About this exercise: Starting with the line that contains "Leaving aside the" and going through the last of the lines below, return each line as one string in a JSON list. Leave out blank lines.

Provided material:
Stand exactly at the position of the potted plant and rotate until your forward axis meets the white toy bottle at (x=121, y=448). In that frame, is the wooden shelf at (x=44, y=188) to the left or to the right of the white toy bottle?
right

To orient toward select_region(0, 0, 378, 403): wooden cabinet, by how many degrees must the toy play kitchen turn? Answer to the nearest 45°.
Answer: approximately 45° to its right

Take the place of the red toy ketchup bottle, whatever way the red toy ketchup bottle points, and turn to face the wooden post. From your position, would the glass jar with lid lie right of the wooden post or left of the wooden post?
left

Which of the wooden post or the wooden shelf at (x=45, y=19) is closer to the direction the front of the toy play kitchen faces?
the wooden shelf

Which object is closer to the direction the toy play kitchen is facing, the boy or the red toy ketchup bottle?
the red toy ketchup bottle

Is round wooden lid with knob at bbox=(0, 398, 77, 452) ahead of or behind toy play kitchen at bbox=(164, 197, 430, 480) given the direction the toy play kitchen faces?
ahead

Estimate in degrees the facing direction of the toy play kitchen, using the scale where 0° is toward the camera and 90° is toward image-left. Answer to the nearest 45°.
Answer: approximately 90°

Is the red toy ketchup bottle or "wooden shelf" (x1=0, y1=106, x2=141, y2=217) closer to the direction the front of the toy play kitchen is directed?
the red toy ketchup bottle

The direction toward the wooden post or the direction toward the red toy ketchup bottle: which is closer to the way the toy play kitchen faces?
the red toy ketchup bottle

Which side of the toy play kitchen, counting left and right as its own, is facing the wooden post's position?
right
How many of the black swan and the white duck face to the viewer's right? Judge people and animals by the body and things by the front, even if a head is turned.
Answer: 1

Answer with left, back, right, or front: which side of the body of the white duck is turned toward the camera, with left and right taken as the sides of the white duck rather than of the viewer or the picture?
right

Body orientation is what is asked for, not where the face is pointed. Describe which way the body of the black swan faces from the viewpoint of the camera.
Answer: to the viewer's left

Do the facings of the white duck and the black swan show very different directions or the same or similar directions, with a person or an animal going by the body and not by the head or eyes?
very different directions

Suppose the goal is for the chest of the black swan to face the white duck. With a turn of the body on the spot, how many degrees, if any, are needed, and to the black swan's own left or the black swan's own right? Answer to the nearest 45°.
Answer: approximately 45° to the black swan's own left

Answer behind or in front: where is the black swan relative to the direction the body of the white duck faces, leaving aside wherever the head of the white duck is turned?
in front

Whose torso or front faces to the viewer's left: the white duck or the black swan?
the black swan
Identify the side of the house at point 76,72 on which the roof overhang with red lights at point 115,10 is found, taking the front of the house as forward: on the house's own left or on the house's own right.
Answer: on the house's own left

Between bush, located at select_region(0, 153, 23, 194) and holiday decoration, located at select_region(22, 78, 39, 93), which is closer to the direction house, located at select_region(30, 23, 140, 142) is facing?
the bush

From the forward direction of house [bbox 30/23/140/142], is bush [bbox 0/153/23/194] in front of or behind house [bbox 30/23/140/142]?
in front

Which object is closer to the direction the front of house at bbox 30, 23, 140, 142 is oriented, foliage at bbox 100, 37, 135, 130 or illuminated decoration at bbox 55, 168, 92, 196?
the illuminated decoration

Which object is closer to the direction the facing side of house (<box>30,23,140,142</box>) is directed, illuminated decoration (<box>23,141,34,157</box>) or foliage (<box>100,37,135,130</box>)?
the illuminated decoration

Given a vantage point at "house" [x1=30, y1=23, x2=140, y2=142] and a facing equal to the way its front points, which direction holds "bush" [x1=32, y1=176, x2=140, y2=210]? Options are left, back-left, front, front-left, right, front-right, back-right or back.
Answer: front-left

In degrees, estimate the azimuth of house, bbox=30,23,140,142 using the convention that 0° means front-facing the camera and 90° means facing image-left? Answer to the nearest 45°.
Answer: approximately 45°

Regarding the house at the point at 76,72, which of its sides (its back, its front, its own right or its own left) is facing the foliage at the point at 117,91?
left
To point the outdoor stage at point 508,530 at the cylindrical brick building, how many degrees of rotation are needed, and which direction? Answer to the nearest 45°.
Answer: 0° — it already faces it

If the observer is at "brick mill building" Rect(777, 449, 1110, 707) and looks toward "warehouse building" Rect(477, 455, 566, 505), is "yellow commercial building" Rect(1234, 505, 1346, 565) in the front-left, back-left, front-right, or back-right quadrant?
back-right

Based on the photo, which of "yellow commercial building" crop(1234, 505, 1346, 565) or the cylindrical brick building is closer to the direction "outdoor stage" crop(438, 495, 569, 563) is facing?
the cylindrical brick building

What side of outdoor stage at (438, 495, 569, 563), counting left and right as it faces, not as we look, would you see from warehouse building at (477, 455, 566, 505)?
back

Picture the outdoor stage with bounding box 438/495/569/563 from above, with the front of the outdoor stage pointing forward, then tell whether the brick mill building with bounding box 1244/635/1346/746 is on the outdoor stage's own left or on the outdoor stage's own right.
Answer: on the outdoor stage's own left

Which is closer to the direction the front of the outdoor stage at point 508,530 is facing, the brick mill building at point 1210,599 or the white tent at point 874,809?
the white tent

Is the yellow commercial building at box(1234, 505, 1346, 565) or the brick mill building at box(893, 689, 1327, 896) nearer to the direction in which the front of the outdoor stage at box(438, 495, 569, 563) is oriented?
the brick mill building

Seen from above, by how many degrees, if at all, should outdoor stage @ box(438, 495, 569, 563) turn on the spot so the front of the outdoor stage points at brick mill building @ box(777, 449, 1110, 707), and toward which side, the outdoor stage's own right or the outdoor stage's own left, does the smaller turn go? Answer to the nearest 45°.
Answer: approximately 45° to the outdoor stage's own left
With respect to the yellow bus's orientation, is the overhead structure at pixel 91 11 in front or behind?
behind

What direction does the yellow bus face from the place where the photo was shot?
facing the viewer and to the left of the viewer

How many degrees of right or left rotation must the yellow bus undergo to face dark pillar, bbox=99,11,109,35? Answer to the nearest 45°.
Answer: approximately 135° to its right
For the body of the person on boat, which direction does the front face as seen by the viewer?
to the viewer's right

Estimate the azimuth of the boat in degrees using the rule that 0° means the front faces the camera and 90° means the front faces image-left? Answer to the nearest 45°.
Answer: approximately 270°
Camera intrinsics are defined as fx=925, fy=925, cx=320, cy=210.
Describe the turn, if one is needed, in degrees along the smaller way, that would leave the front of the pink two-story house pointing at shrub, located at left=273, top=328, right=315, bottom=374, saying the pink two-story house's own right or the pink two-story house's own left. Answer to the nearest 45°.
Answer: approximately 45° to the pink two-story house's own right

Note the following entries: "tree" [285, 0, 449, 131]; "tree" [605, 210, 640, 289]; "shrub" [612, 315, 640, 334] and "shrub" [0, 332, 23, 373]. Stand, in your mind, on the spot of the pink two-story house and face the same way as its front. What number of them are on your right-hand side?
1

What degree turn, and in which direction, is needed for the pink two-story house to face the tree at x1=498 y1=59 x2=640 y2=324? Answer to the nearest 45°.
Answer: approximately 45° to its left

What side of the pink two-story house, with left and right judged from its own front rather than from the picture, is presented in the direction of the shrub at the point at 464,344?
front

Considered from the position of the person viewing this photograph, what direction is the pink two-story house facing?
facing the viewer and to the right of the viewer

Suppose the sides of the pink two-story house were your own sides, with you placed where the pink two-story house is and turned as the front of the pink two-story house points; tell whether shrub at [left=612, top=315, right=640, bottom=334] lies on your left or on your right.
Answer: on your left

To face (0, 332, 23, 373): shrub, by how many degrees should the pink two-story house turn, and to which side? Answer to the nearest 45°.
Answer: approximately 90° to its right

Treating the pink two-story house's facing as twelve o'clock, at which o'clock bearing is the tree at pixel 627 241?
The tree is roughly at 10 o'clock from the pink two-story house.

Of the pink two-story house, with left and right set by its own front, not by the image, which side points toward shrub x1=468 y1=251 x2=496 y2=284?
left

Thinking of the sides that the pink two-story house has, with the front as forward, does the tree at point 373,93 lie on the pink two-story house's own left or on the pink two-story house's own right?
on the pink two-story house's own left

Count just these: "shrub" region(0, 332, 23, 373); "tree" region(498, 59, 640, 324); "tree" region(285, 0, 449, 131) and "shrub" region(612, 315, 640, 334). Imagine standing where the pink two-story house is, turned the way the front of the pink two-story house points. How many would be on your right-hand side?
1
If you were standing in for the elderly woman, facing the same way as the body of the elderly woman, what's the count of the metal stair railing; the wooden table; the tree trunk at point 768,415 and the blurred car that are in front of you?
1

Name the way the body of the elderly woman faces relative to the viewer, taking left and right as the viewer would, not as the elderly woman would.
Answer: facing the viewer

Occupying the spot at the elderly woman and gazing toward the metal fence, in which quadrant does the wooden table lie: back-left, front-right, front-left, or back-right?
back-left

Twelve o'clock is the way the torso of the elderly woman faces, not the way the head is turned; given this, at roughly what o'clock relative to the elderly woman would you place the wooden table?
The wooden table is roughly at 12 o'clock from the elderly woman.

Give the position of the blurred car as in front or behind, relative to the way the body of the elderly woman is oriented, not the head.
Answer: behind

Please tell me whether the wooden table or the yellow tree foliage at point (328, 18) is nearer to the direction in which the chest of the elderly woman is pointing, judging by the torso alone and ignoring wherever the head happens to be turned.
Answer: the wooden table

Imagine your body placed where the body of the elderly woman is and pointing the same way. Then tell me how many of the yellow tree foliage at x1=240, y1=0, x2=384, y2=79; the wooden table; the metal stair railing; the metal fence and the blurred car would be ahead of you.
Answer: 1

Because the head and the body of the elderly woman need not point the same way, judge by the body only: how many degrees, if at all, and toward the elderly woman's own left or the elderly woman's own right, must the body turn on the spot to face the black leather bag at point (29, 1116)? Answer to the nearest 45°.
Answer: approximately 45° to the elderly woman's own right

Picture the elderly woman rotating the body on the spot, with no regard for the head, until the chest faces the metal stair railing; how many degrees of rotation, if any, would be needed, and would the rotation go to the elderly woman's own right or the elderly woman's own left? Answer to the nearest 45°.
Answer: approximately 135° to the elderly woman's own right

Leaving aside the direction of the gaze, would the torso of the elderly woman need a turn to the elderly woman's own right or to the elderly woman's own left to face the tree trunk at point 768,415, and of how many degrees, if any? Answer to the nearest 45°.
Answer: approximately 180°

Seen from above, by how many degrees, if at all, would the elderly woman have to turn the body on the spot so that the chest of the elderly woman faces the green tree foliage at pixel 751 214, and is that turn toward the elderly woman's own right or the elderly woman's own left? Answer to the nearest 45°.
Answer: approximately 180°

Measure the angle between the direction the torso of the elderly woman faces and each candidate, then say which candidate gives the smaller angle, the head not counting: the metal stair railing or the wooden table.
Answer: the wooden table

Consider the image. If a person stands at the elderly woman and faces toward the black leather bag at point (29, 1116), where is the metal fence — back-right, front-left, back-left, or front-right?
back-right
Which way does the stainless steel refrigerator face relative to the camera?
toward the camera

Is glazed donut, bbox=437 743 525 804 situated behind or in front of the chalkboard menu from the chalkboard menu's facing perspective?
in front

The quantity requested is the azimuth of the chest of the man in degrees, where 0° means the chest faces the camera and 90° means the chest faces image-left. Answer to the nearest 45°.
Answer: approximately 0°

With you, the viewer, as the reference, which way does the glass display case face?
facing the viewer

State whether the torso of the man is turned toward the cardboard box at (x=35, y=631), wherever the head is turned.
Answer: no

Response for this exercise:
[
  "Leaving aside the direction of the gaze, would the torso of the elderly woman need a turn to the elderly woman's own right or to the elderly woman's own left to face the tree trunk at point 768,415, and of how many degrees, if any? Answer to the nearest 45°.",
  "Answer: approximately 180°",
  "Seen from above, by how many degrees, if at all, would the elderly woman have to turn the body on the spot so that the chest of the elderly woman faces the green tree foliage at pixel 751 214, and is that turn toward the elderly woman's own right or the elderly woman's own left? Answer to the nearest 45°.",
  "Answer: approximately 180°",
  "Measure the angle between the direction the torso of the elderly woman faces and each candidate, then say which candidate gives the smaller angle, the head not counting: the metal stair railing or the wooden table.",
  "Answer: the wooden table",
  "Consider the image. If a person stands at the elderly woman and faces toward the black leather bag at point (29, 1116), where is the metal fence — back-right, front-left, back-left, or front-right?",
  "back-right",
  "Which way does the stainless steel refrigerator face relative to the camera?",
  "toward the camera",
  "Is glazed donut, bbox=437 743 525 804 situated behind or in front of the chalkboard menu from the chalkboard menu's facing perspective?",
  "in front",
  "The quantity requested is the azimuth of the chest of the man in degrees, where 0° means the chest faces the camera and 90° means the chest faces image-left. Answer to the nearest 45°.",
  "Answer: approximately 0°",
  "With you, the viewer, as the reference, which way does the glass display case face?",
  "facing the viewer",
  "State whether the torso of the man is turned toward the cardboard box at (x=35, y=631), wherever the head is turned.",
  "Answer: no"
]